A poza gryzieniem parkietu, co musicie zmienić w swojej grze by tego dokonać?

- Przede wszystkim to liczę na to, że Darnell Hinson i Paweł Kikowski już do nas dołączą na najbliższe spotkanie, a jeśli tak się stanie, to będziemy mogli wrócić do swojego normalnego systemu gry. Jeśli trener będzie mógł rotować zespołem w zakresie ośmiu-dziewięciu zawodników, wówczas będziemy mniej zmęczeni i jakość naszej gry nie będzie tak gwałtownie spadała.

Gra w górnej szóstce to pewne miejsce w play-off. Czy to czasem nie powoduje takich myśli, że te spotkania nie są aż tak ważne, bo prawdziwe granie zacznie się dopiero za chwilę?

- Coś w tym jest. Przed ćwierćfinałem będziemy musieli zapomnieć o wszystkich złych rzeczach, które nas obecnie spotykają. Ale z drugiej strony nikt nie lubi przegrywać, a już na pewno nikt nie lubi przegrywać siedem razy z rzędu. Wierzymy jednak, że jak ci, którzy są nieobecni, wrócą do składu i znowu będziemy w stanie wygrywać mecz za meczem.

Spinając klamrą naszą rozmowę - istnieje takie prawdopodobieństwo, że w play-off zmierzycie się z... Anwilem, czego życzą sobie we Włocławku.

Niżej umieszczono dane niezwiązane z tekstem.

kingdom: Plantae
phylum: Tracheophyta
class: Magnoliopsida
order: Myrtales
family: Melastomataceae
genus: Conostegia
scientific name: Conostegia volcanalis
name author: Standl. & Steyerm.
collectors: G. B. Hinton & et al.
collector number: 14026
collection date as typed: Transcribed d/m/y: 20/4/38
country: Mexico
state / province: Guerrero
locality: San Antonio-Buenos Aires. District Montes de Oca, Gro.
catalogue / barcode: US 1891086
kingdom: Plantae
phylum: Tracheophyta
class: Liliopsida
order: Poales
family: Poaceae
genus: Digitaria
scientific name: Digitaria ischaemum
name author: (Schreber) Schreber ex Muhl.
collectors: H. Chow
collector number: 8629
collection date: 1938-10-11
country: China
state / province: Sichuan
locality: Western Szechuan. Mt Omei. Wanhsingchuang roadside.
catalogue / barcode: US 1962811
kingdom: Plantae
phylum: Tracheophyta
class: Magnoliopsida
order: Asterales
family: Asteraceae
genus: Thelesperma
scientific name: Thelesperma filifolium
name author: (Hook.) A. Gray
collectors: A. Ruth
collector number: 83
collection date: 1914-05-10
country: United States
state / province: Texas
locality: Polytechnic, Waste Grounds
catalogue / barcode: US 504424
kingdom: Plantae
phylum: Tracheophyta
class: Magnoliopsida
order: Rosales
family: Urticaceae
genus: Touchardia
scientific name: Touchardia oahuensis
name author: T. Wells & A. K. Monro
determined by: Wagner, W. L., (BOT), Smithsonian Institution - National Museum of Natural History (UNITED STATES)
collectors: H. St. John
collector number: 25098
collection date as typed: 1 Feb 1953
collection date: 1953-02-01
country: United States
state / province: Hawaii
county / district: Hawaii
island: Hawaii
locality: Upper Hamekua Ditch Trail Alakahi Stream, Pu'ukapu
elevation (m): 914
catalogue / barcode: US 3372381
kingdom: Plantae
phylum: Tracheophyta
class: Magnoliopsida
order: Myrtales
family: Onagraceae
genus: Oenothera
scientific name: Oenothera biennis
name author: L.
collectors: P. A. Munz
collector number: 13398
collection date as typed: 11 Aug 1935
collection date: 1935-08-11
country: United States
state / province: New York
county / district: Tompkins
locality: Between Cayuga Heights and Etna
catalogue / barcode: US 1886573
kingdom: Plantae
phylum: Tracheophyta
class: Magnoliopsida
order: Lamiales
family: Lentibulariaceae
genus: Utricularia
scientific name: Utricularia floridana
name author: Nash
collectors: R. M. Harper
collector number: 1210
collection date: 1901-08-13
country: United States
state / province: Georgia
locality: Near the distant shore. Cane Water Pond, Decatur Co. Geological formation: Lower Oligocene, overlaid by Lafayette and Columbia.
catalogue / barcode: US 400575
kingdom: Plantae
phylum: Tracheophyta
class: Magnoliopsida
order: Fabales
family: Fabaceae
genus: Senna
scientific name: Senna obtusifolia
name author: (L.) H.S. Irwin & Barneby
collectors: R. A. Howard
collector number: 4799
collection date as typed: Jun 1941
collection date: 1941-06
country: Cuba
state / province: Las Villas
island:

Wy chyba chcielibyście uniknąć tej konfrontacji czy może jednak nie?

- Jeśli trafimy na włocławian to na pewno należy spodziewać się zaciętych meczów, bo tak, jak powiedziałem, Anwil nam zdecydowanie nie leży. Z drugiej strony jednak w play-off nie ma chyba drużyny, z którą moglibyśmy mieć łatwo. Jakiegokolwiek przeciwnika przydzieli nam zatem los, przygotujemy się i będziemy walczyć do upadłego.